Through the Lens of the 16th and 21st Centuries: The Problem of Evil.
Writing is what I do- have always done, to figure out what I think and believe. Consequently, I write frequently about God. This most mysterious, mystical Being who begs his creatures to love him.
Paradox has seemed to fit for one of His names, it is everywhere...if we look. Of late, however, I think symmetry is better - with it though, we need to qualify this concept of conformity with awful and awesome. I do so hesitatingly because our vernacular currently treats everything as awesome - a new book, movie or cup of coffee, right? And yet there is no other word to covey ‘an emotion variously combining dread, veneration, and wonder that is inspired by authority or by the sacred or sublime,’ (as Merriam Webster defines it) is there? Okay, awe is understood and easily, but symmetrical?
• Consider the Tree of Good and Evil in the Garden - the only thing expressly forbidden to Adam and Eve in paradise. And then the Cross Our Lord chose to die on...the cross was fashioned out of wood, metaphorically, a tree.
• And the woman: Eve, intended as the mother of all the living, instead was the author of death for each of her descendants. And then the woman, Mary, in truth, the mother of Life.
• And the man, Adam, created in the image and likeness of God, walking with Him in the ‘breezy time of the day’ each afternoon in the Garden. Until shame and blame entered paradise: Where are you? He asked...could all have been saved if either Adam or Eve had owned their sin rather than blaming the other?
• Finally, the son of Man, Jesus (he who saves) empties himself to become a slave - like us:
Have among yourselves the same attitude that is also yours in Christ Jesus, Who, though he was in the form of God, did not regard equality with God something to be grasped. Rather, he emptied himself, taking the form of a slave, coming in human likeness; and found human in appearance, he humbled himself, becoming obedient to death, even death on a cross. Because of this, God greatly exalted him and bestowed on him the name that is above every name, that at the name of Jesus... every knee should bend, of those in heaven and on earth and under the earth, and every tongue confess that Jesus Christ is Lord, to the glory of God the Father.
Can St. Paul’s Hymn be read with any other emotion than variously combining dread, veneration, and wonder that is inspired by authority or by the sacred or sublime?

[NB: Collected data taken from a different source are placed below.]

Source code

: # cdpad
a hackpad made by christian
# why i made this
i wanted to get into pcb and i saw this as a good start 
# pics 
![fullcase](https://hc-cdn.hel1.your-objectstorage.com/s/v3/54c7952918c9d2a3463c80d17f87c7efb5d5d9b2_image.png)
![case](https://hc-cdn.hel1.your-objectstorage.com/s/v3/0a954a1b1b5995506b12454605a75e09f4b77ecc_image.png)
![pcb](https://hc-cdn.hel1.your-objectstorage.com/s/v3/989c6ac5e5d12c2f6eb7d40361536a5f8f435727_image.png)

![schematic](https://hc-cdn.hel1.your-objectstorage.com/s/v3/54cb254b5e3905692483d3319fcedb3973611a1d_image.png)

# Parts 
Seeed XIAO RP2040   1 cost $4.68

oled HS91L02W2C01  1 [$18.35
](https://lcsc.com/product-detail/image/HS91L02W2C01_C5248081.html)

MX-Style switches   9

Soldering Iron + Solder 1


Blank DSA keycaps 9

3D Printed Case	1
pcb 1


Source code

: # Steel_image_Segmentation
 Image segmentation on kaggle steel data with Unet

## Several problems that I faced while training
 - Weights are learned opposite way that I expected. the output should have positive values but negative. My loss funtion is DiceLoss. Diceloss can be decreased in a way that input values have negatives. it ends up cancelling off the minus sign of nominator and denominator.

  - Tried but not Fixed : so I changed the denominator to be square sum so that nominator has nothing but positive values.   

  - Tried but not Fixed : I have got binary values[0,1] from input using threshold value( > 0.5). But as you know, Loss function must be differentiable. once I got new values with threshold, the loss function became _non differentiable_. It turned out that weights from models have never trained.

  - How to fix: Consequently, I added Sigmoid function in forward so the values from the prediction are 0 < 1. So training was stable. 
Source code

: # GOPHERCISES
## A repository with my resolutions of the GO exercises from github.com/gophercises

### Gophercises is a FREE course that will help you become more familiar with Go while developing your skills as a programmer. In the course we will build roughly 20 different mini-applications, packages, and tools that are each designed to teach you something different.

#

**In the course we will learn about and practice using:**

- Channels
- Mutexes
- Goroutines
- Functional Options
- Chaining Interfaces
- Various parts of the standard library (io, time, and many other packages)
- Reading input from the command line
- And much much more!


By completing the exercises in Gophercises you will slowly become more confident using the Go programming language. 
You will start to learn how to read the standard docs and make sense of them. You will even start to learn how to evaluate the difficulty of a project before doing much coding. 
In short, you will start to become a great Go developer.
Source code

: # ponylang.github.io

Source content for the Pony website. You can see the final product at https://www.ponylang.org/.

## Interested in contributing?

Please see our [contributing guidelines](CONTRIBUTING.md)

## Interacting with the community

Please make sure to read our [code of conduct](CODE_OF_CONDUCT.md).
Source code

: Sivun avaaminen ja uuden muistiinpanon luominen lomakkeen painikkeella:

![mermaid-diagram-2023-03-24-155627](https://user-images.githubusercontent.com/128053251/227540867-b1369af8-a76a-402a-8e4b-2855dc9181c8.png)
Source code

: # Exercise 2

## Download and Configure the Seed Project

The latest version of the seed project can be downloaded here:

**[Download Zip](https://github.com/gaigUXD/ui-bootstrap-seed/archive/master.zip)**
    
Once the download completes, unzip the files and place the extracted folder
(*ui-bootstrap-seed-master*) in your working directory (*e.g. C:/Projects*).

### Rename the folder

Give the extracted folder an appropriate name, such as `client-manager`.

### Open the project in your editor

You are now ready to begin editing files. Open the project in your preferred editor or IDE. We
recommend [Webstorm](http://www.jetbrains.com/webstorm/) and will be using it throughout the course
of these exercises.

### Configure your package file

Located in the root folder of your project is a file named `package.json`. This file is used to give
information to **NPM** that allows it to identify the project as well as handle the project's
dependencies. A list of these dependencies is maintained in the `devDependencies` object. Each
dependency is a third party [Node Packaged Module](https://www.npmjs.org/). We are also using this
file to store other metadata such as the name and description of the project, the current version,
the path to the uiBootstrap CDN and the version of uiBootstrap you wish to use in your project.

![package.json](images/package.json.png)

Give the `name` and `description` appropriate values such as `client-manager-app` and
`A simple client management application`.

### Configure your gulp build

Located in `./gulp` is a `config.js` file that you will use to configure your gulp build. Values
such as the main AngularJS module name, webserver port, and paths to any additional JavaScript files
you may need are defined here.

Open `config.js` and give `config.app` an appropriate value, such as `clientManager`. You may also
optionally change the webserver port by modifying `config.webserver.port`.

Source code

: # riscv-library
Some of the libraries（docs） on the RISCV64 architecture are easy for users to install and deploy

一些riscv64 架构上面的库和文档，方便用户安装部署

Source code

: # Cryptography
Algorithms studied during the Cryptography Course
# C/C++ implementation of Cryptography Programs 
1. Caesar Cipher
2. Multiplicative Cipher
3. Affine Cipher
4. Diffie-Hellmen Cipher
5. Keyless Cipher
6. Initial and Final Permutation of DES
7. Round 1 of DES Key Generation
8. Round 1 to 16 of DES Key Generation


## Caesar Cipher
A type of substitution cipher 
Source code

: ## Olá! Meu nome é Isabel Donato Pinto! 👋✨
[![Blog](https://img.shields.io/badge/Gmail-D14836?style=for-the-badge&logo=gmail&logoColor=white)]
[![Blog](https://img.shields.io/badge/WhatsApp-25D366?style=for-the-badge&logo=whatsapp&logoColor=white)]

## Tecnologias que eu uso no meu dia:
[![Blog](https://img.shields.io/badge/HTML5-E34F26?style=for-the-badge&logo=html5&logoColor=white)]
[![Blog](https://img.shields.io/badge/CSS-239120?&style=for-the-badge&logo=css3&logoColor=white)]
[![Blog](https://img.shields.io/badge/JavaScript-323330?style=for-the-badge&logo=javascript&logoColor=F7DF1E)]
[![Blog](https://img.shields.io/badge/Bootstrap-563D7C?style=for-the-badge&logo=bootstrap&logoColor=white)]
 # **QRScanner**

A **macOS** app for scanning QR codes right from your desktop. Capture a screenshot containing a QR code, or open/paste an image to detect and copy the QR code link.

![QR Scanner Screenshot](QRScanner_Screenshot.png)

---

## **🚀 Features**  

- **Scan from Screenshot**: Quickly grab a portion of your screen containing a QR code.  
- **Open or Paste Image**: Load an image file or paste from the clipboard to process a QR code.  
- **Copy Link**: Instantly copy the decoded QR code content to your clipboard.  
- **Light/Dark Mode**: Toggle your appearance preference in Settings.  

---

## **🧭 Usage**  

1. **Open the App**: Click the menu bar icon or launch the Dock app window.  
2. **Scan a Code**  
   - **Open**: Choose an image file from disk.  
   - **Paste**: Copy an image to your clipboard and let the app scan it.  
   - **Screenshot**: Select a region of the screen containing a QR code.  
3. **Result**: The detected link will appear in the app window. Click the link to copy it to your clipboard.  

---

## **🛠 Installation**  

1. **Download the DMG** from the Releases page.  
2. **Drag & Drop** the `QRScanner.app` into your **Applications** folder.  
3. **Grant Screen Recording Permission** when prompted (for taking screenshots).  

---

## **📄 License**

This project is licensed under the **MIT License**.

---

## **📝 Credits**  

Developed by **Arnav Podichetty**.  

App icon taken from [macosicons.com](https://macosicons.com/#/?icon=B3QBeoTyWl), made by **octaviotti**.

Of course not. Likewise, can the symmetry of the tree, the woman and the man be missed?
But God does not end it there, does He? No, this author of some of the most profoundly mystical teachings in Christianity was born a Jew, not just any Jew but one who kept all 613 commandments so zealously that murdering Christians was not only acceptable, but righteous, to this most zealous of Pharisees. In the recent Acts of the Apostles reading, Luke writes that Saul,
...still breathing murderous threats against the disciples of the Lord, went to the high priest and asked him for letters to the synagogues in Damascas, that, if he should find any men or women who belonged to the Way, he might bring them back to Jerusalem in chains. On his journey, as he was nearing Damascus, al ight from the sky suddenly flashed around him. He fell to the ground and heard a voice saying to him, “Saul, Saul, why are you persecuting me?
Saul, meaning great one, becomes Paul, meaning little one, as he lies in the dust, blind and yet seeing more truth than he could ever have envisoned in his view of his God.
Paradox and symmetry are just two of the countless attributes of this God of ours, this God whose thoughts are not our thoughts and whose ways are not our ways.